ADDING A CATASTROPHE AGGREGATE XS COVER

Let’s say that to guard against being overwhelmed by numerous small losses, our hypothetical company has in place a catastrophe aggregate XS treaty. The treaty protects them from multiple net losses of $40 million in a year above a net aggregate retention of $20 million. In reinsurer parlance: Catastrophe Aggregate XS:

Limit: $40M aggregate annual net loss XS of Retention:$20M aggregate annual net loss.

To make it clear that the “net losses” are only due to catastrophes, there is usually a condition that the loss has to exceed a certain size. This is a threshold (or “franchise”) that defines which losses are included. It generally does not act as a deductible. For our example, the threshold is set at $1 million. Multiple policy claims caused by a single event are added together and when they reach the $1 million threshold, the entire amount is included in the aggregation list. Events where the claim totals do not reach $1 million are not aggregated.

Using the same set of losses as in Table 2, Table 3 shows how the aggregate XS applies.

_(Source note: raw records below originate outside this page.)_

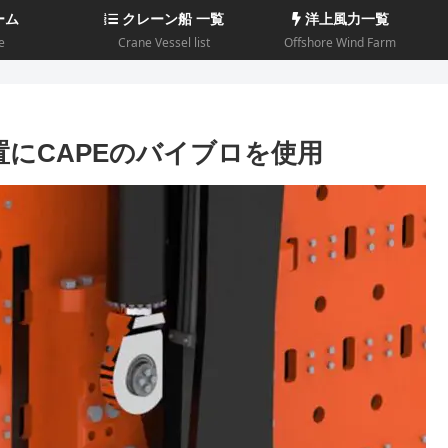
ーム
クレーン船 一覧
洋上風力一覧
e
Crane Vessel list
Offshore Wind Farm
設置にCAPEのバイブロを使用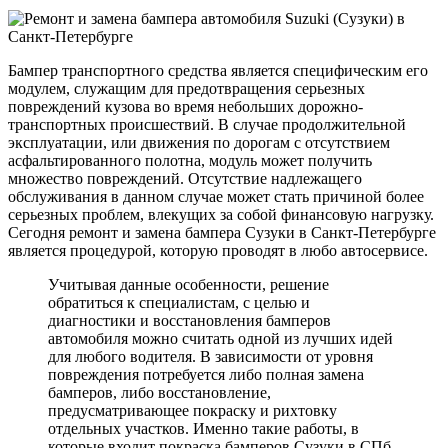
Бампер транспортного средства является специфическим его
модулем, служащим для предотвращения серьезных
повреждений кузова во время небольших дорожно-
транспортных происшествий. В случае продолжительной
эксплуатации, или движения по дорогам с отсутствием
асфальтированного полотна, модуль может получить
множество повреждений. Отсутствие надлежащего
обслуживания в данном случае может стать причиной более
серьезных проблем, влекущих за собой финансовую нагрузку.
Сегодня ремонт и замена бампера Сузуки в Санкт-Петербурге
является процедурой, которую проводят в любо автосервисе.
Учитывая данные особенности, решение
обратиться к специалистам, с целью и
диагностики и восстановления бамперов
автомобиля можно считать одной из лучших идей
для любого водителя. В зависимости от уровня
повреждения потребуется либо полная замена
бамперов, либо восстановление,
предусматривающее покраску и рихтовку
отдельных участков. Именно такие работы, в
которые входит покраска бамперов Сузуки в СПб,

In the Table 3 scenario, the insurer retains $20 million, cedes $5 million to the catastrophe XS reinsurers, and $13.4 million to the aggregate XS reinsurers. In shorthand, this reads:

Sum of Cat Losses (2010): $38.4M gross less $5M ceded to Cat XS less $13.4M ceded to Agg XS = $20M net.

DOES A CATASTROPHE AGGREGATE XS FIT YOUR COMPANY’S NEEDS?

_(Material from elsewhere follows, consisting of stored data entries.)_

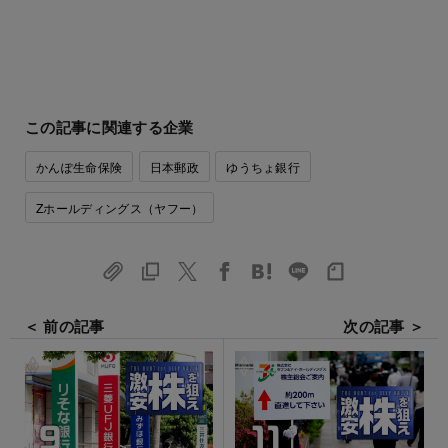
この記事に関連する企業
かんぽ生命保険
日本郵政
ゆうちょ銀行
Zホールディングス（ヤフー）
＜ 前の記事
次の記事 ＞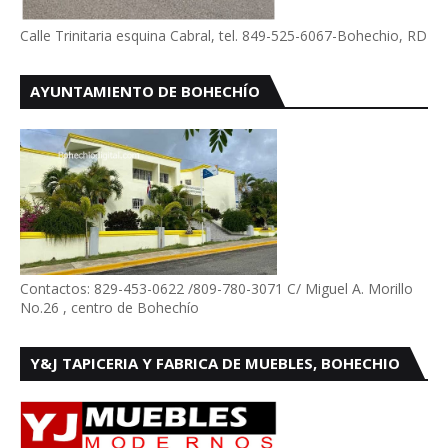
Calle Trinitaria esquina Cabral, tel. 849-525-6067-Bohechio, RD
AYUNTAMIENTO DE BOHECHÍO
Contactos: 829-453-0622 /809-780-3071 C/ Miguel A. Morillo
No.26 , centro de Bohechío
Y&J TAPICERIA Y FABRICA DE MUEBLES, BOHECHIO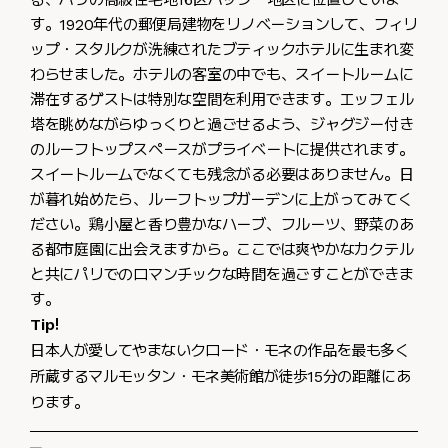
す。1920年代の郵便局建物をリノベーションして、フィリ
ップ・スタルクが洗練されたブティックホテルに生まれ変
わらせました。ホテルの客室の中でも、スイートルームに
滞在するゲストは特別な空間を利用できます。エッフェル
塔を眺めながらゆっくりと過ごせるよう、ジャグジー付き
のルーフトップスペースがプライベートに提供されます。
スイートルームでなくても残念がる必要はありません。日
が暮れ始めたら、ルーフトップガーデンに上がってみてく
ださい。鶏小屋と香り豊かなハーブ、フルーツ、野菜のあ
る都市庭園に出会えますから。ここでは爽やかなカクテル
と共にパリでのロマンチックな時間を過ごすことができま
す。
Tip!
日本人が愛してやまないクロード・モネの作品を最も多く
所蔵するマルモッタン・モネ美術館が徒歩15分の距離にあ
ります。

How do you assess whether buying a catastrophe aggregate cover makes sense for your company? You need to answer the question: “Do I anticipate an unacceptable financial impact from an accumulation of retained catastrophe losses?” To answer this question, you need to know:

1) Your annual expected cat loss cost (net of Risk XS and Cat XS)

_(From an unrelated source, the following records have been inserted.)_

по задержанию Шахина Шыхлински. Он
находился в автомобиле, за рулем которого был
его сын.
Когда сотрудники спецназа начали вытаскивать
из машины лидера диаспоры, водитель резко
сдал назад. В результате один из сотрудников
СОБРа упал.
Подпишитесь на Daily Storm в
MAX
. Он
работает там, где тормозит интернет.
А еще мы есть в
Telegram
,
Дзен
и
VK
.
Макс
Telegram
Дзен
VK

For example, cat losses variability of $10M to $100M, average of $20M.

2) Your (ROE)/profitability expectations

For example, a target profit (at average expected cat losses) of $50M ($70M less $20M average annual cat losses).

A quick comparison

Impact of a “good” cat year:

$70M minus $10-million worth of annual cat losses = $60M profit.

Impact of a “bad” cat year:

$70M minus $100-million worth of annual cat losses = $30M loss.

Based on the above, the corporate decision would be: Is a financial year loss of $30M “acceptable,” or would it be better to buy a multi-year smoothing mechanism?

CONCLUSION

A catastrophe aggregate XS cover represents long-term protection. It should be considered as a multi-year strategy to reduce annual patterns of volatility in weather-related losses. The limits and attachment points are determined according to each company’s specific needs, but the framework is easy to establish. The recoveries are simple annual calculations. Reinsurance pricing is based on long-term experience and exposure assessments and could be much more “bottom-line friendly” than simply accepting the unpredictability of the weather.